* What is needed
Repeat the lines of the data that follow, please, starting at the first and stopping after the one with "(semi-automatic segmentation, software-assisted".

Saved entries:
-.-.-

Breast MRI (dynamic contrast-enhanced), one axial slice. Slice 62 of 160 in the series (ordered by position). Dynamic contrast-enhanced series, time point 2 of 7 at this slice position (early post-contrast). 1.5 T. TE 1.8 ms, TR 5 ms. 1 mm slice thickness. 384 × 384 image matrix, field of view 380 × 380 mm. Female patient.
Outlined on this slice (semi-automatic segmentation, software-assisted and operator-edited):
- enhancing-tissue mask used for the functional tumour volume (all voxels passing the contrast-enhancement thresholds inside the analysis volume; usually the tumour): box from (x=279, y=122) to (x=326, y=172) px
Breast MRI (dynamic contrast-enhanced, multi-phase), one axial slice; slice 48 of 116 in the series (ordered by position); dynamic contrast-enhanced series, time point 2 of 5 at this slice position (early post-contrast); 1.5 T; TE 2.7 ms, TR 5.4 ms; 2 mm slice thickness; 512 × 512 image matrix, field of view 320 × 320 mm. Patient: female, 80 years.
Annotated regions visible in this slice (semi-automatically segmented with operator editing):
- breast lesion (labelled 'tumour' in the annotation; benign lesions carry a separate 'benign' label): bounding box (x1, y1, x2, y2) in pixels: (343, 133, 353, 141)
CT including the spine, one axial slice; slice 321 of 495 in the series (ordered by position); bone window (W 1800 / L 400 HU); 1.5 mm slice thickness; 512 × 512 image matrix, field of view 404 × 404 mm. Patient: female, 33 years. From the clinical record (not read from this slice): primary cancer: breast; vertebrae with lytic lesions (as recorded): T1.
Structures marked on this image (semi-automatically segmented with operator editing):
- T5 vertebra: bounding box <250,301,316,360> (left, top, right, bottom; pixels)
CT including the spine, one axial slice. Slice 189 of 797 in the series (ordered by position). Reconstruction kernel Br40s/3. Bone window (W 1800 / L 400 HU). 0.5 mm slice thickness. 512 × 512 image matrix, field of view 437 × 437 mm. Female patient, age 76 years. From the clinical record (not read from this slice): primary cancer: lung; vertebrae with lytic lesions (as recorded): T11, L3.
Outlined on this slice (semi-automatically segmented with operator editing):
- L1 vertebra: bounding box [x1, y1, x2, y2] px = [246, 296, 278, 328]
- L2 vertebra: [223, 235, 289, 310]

-.-.-

* Finished task
Breast MRI (dynamic contrast-enhanced), one axial slice. Slice 62 of 160 in the series (ordered by position). Dynamic contrast-enhanced series, time point 2 of 7 at this slice position (early post-contrast). 1.5 T. TE 1.8 ms, TR 5 ms. 1 mm slice thickness. 384 × 384 image matrix, field of view 380 × 380 mm. Female patient.
Outlined on this slice (semi-automatic segmentation, software-assisted and operator-edited):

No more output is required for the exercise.